One caution: because the focus is food-first, if you want constant narration with zero downtime, you may need to ask questions during the walk. Some people prefer a guide who talks more on command; others are happiest letting the food lead.
Small-Group Walking Reality Check (12 People Max)
This is a walking route in Chiang Mai’s Old Town, and it works best if you’re comfortable moving at a tourist pace while stopping for tastings. The tour is also marked as near public transportation, and you’ll use a mobile ticket, which makes the start smoother once you’re at the meeting point.
Because it’s capped at 12 travelers, you generally won’t feel like you’re in a conveyor belt. That also means you can ask about dishes and get answers that actually relate to what you’re eating right now.
And yes—since the menu and route can change based on availability and weather, plan on a flexible mindset. Food tours rarely go 100% identical in every city, and the “subject to change” note is part of what keeps the experience practical.
Who Should Book This Tour (and who should pass)

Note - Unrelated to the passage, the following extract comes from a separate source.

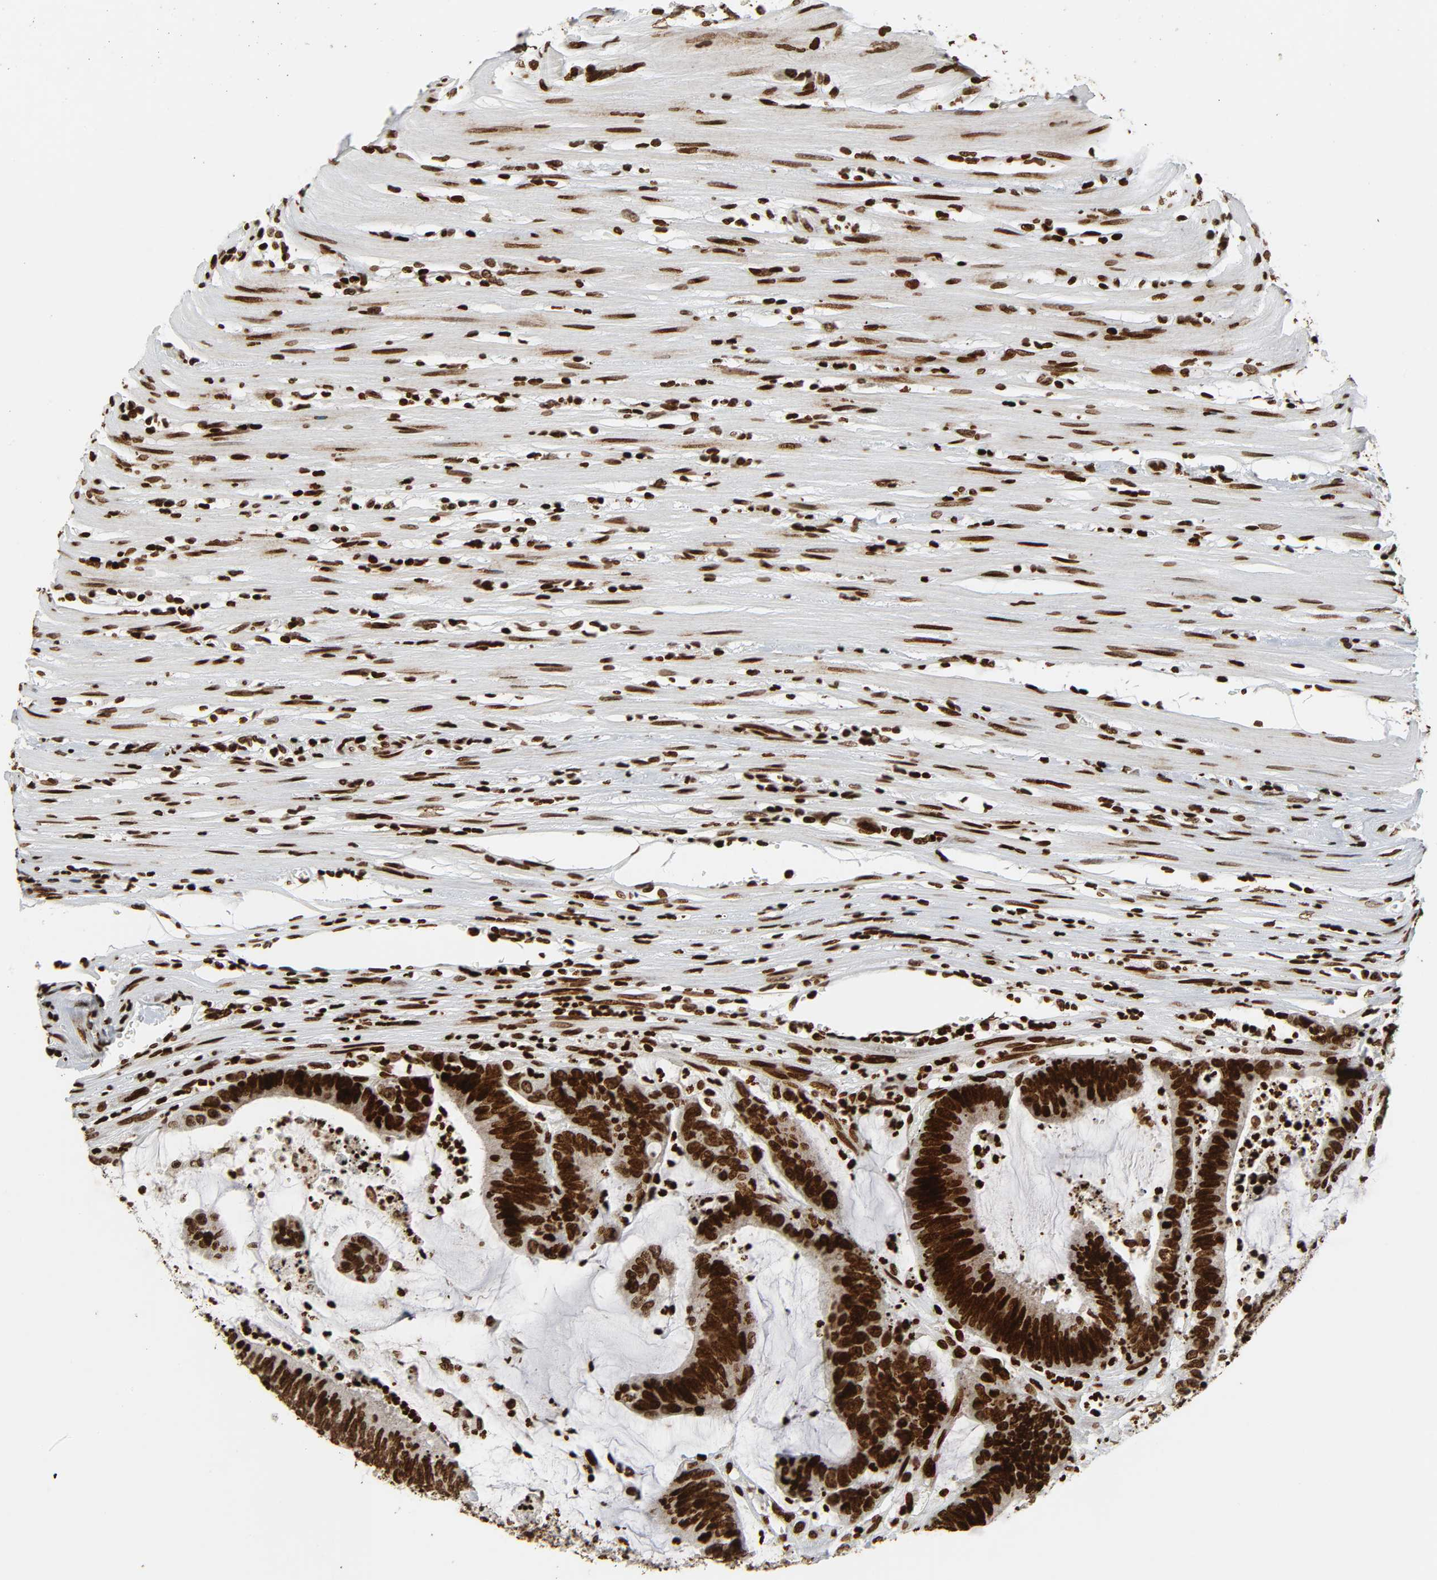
{"staining": {"intensity": "strong", "quantity": ">75%", "location": "nuclear"}, "tissue": "colorectal cancer", "cell_type": "Tumor cells", "image_type": "cancer", "snomed": [{"axis": "morphology", "description": "Adenocarcinoma, NOS"}, {"axis": "topography", "description": "Rectum"}], "caption": "This is an image of IHC staining of colorectal adenocarcinoma, which shows strong staining in the nuclear of tumor cells.", "gene": "RXRA", "patient": {"sex": "female", "age": 66}}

This tour is best for you if you want:
- northern Thai food without the planning work
- a guided route that includes short temple stops at the start and finish
- variety: spicy salad, noodles, grilled rice, sausage, and desserts in one outing
- a small-group format where you can ask questions
You might skip it if:
- you strongly prefer seeing lots of separate venues as separate “events,” not tasting multiple dishes in fewer stop locations
- you’re sensitive to walking time and want a fully seated experience
Quick Checklist Before You Go
- Wear comfortable walking shoes. It’s a guided Old Town walk.
- Think about your priorities: temples are brief, but food is the center of gravity.
- If you have dietary needs, contact the operator in advance. Dietary requirements are specifically noted as something they want you to flag ahead of time.
Should You Book This Old Town Chiang Mai Food Tour?
If you’re hungry for northern Thai flavors and want the city to make sense through what you eat, I think this is a smart booking. The dish list is concrete, the pace is built for tastings (not just sightseeing), and the guides—often named Warat, Nicha, and Varisa—are a major part of the appeal.
One last decision tip: ask yourself whether you care more about tasting depth or number of physical stop locations. If it’s the tastings that matter most, this tour is built for you.
FAQ
How long is the Old Town Chiang Mai food tour?
The tour runs about 2 hours 50 minutes to 3 hours 20 minutes.
How much does the tour cost?
It’s $54.00 per person.
How many dishes will I taste?
You’ll sample at least 10 different dishes, with multiple tastings across different venues.
Is there a morning and afternoon option?
Yes. You can choose between a morning or afternoon tour.
Where does the tour start and end?
It starts at Three Kings Monument and ends near Wat Lok Moli (the tour ends about 5 minutes away from the temple).
What are some of the dishes included?
The included tastings include items such as grilled-in-banana-leaf sticky rice, chicken satay with peanut sauce, laab khua, sai ua, khao soi, khanom krok, and butterfly pea ice cream with bua loi (plus a secret dish).
Which stops will be included on the route?
The itinerary includes stops at Three Kings Monument, Wat Inthakhin Sadue Muang, Intrawarorot Road, Chiang Mai Women Correctional Institution Vocational Training Center, Prapokklao Road, and Wat Lok Molee.
Can the tour accommodate dietary requirements?
You should contact the operator in advance with any dietary requirements so they can cater for you as best as possible.
How big is the group?
The maximum group size is 12 travelers.
What if the weather is bad?
The tour requires good weather. If it’s canceled due to poor weather, you’ll be offered a different date or a full refund.